Critique

Dans la peau de Vladimir Poutine

Karl Zero et son épouse Daisy D’Errata se plongent dans la personnalité mystérieuse de Vladimir Poutine. Un film caustique et informé.

DANS LA PEAU DE VLADIMIR POUTINE, DOCUMENTAIRE DE KARL ZERO ET DAISY D’ERRATA. ***

Ce mardi 28 février à 22h10 sur Arte.

Scotché par les éléments d’une vie bien pleine découpée en moments forts et en anecdotes frémissantes, on s’interroge néanmoins: le procédé est-il véritablement et en tous points honnête? Pas que la personnalité de Vladimir Poutine, qui s’apprête à réinvestir le Kremlin pour un nouveau tour de carrousel, soit la moins inquiétante du monde. Mais Karl Zero et son épouse Daisy D’Errata font partie de ces journalistes-humoristes dont on a tendance, vu leurs exploits passés, à interroger les méthodes. Qu’on se le dise: le travail d’enquête y est. Aucun doute. Simplement, la forme caustique et univoque appelle le doute -ce qui, finalement, est plutôt une bonne chose.

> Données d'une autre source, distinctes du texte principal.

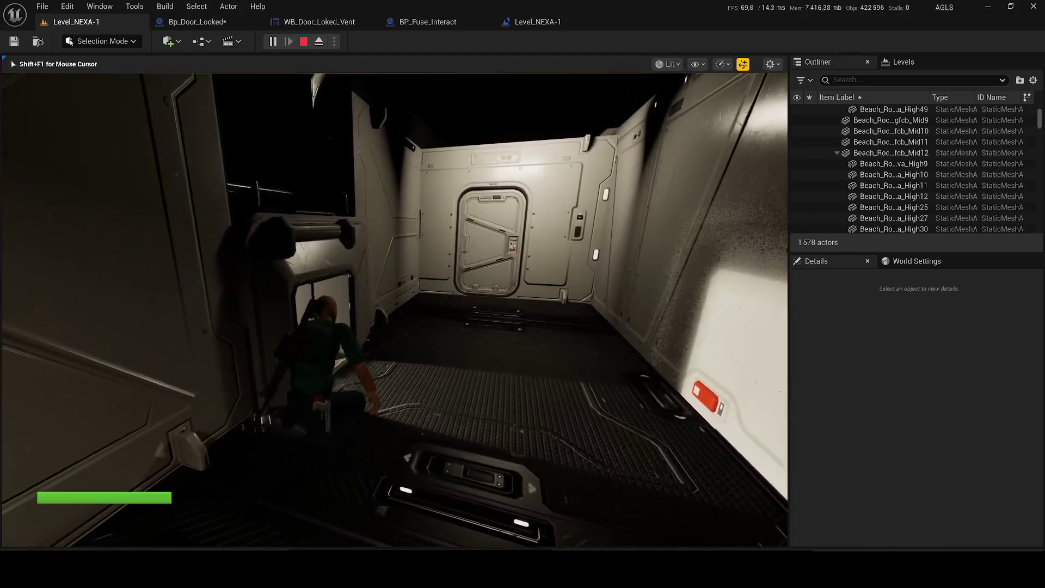
pyautogui.press('w')
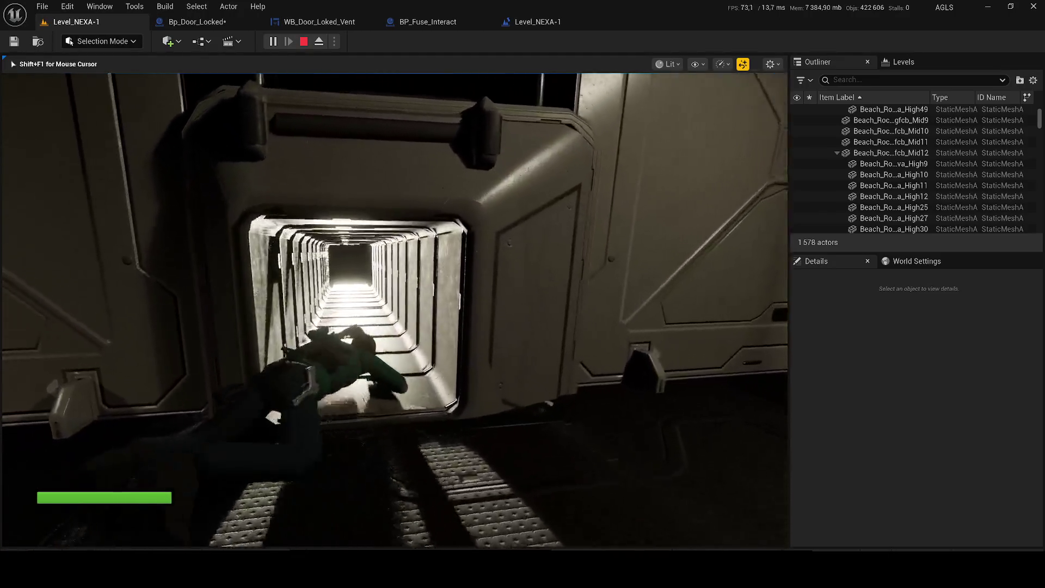
pyautogui.press('w')
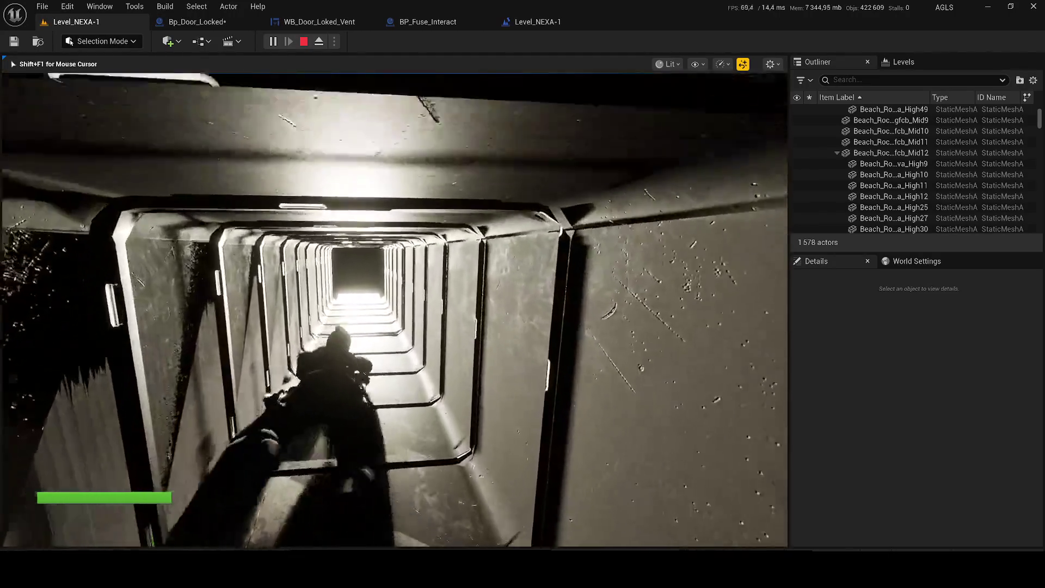
pyautogui.press('w')
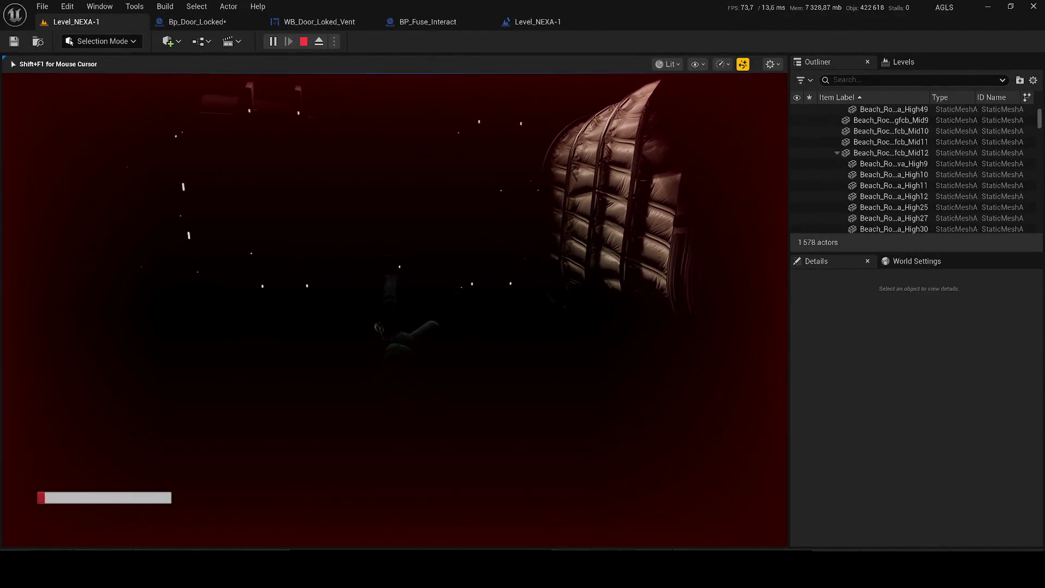
pyautogui.press('alt+1')
pyautogui.press('Escape')
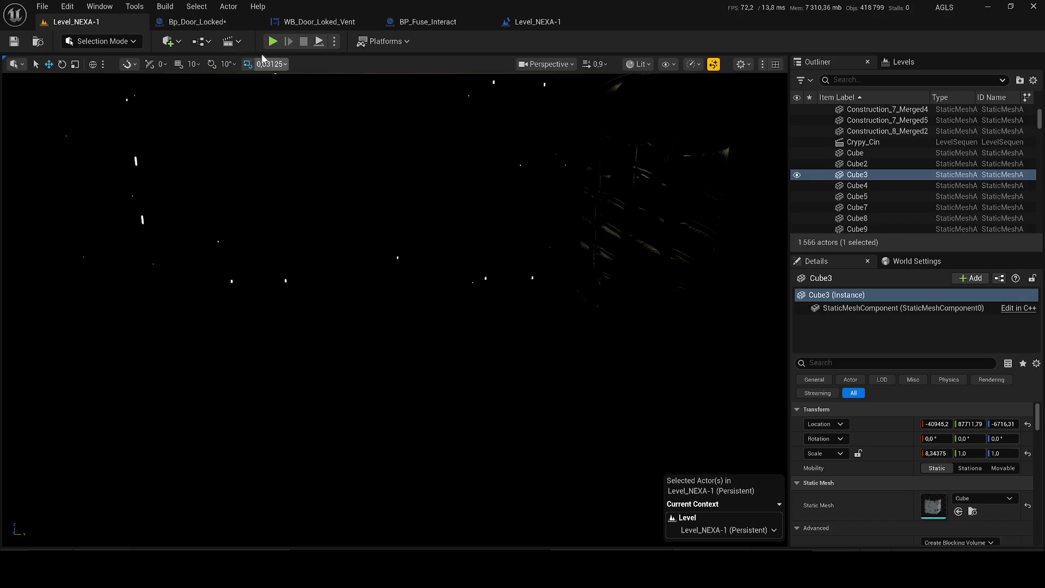
pyautogui.press('alt+p')
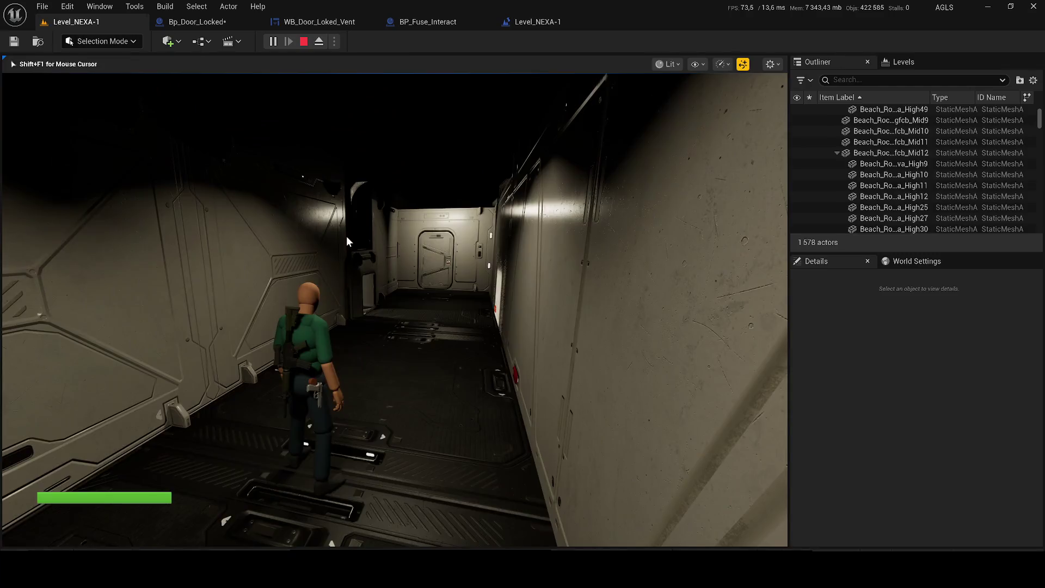
pyautogui.press('Escape')
# Step: Open SM_Construction_9 in the static mesh editor and show its Collision options
pyautogui.click(370, 268)
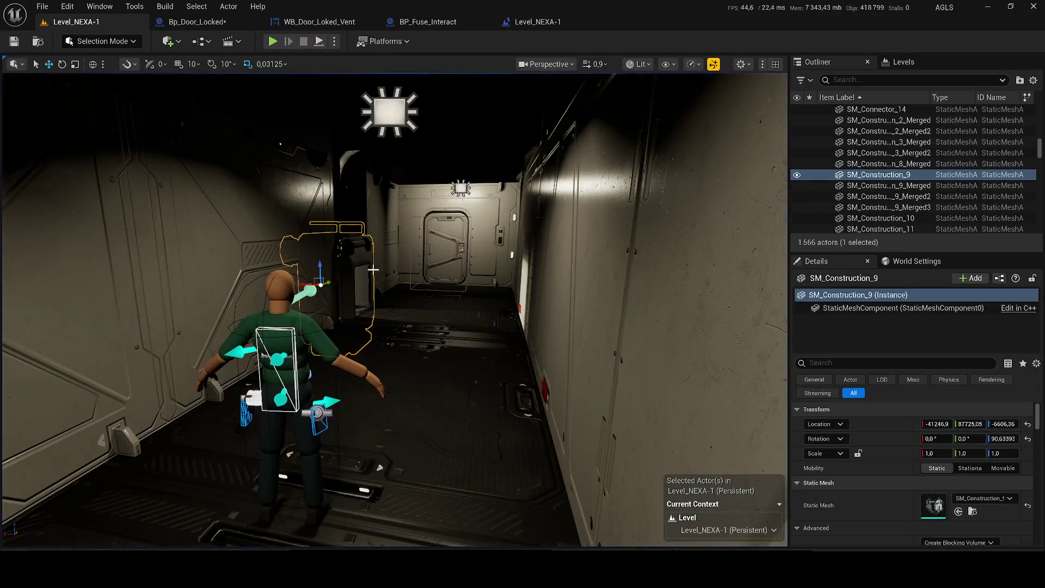
pyautogui.rightClick(928, 175)
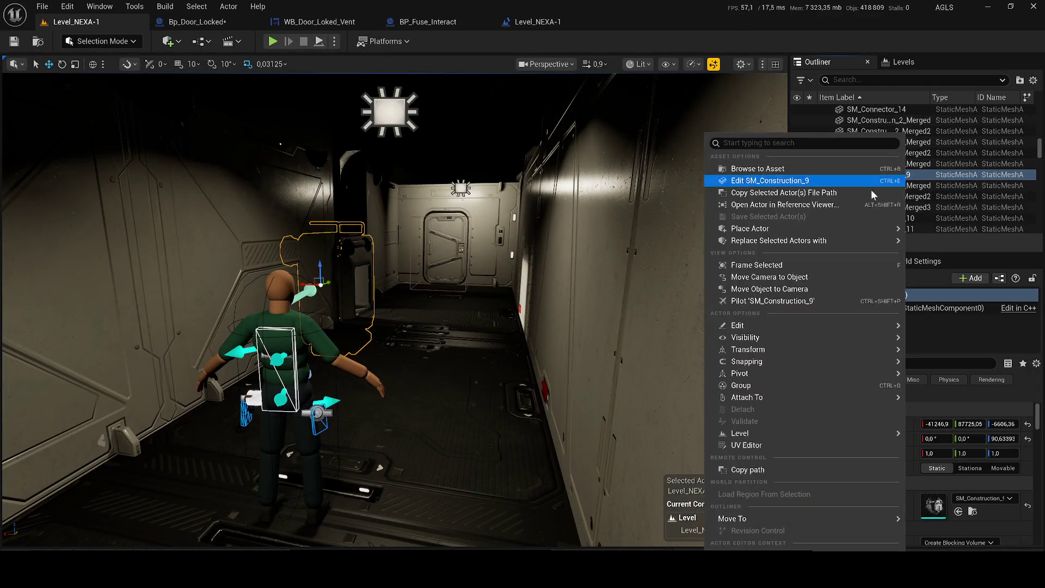
pyautogui.click(741, 188)
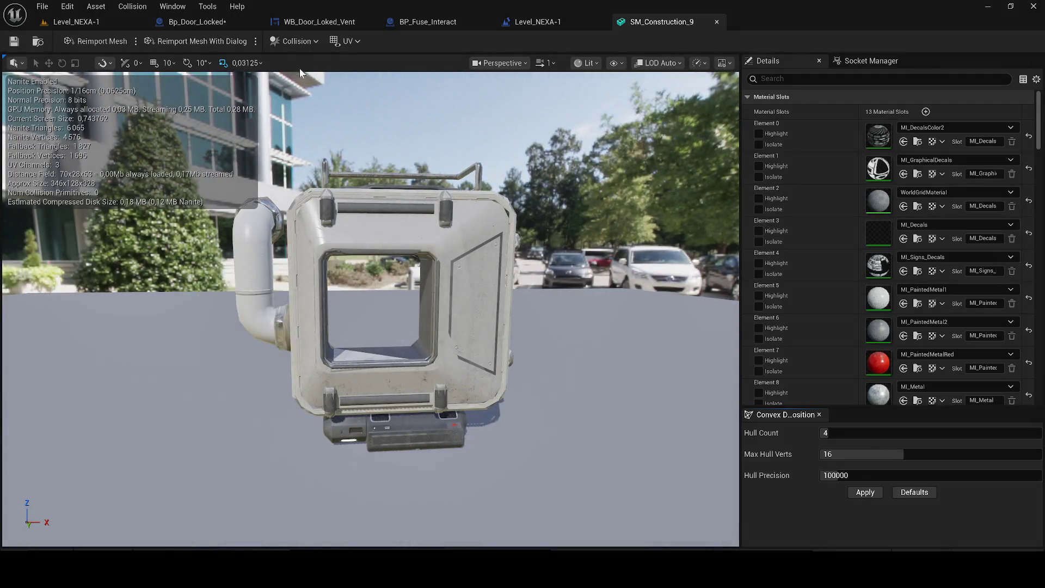
pyautogui.click(293, 42)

Après Jacques Chirac et Fidel Castro, ce nouveau Dans la peau de… s’attaque au plus mystérieux des chefs d’Etat contemporains. Un homme qui n’a aucun mal à brandir sa poigne de fer comme argument de vente et de persuasion. Décliné à la première personne, avec une voix off permanente et un peu bidon (c’était le cas pour l’opus consacré à Fidel Castro), le film se regarde comme une introspection construite au présent, mais piquée de nombreux flashbacks. Sur un ton incisif, moqueur, cynique, Karl et Daisy tentent de démontrer comment Poutine est parvenu à grimper si haut dans les cimes du pouvoir, sans concession et à coups d’archives frappantes, de l’ancienne Union soviétique à ses rapports avec sa « marionnette » Dmitri Medvedev, en passant par ses glaçantes interventions télévisées, la Tchétchénie, etc. Quand, au moment de la triste affaire du Koursk, un journaliste occidental lui demande, plein de fausse naïveté: « Que s’est-il passé avec le sous-marin? », le futur (re)président répond, aussi goguenard que terrifiant de froideur: « Il a coulé. » Dans la peau de Vladimir Poutine mérite amplement sa vision. Même si le procédé peut prêter à discussion. Même si l’humour grinçant (pas toujours des plus fins d’ailleurs) et la carte de visite de ses auteurs nous incitent à la prudence. Même si, en sortant de là, on n’a ni envie d’être russe, ni envie de croiser l’ami Poutine en rue.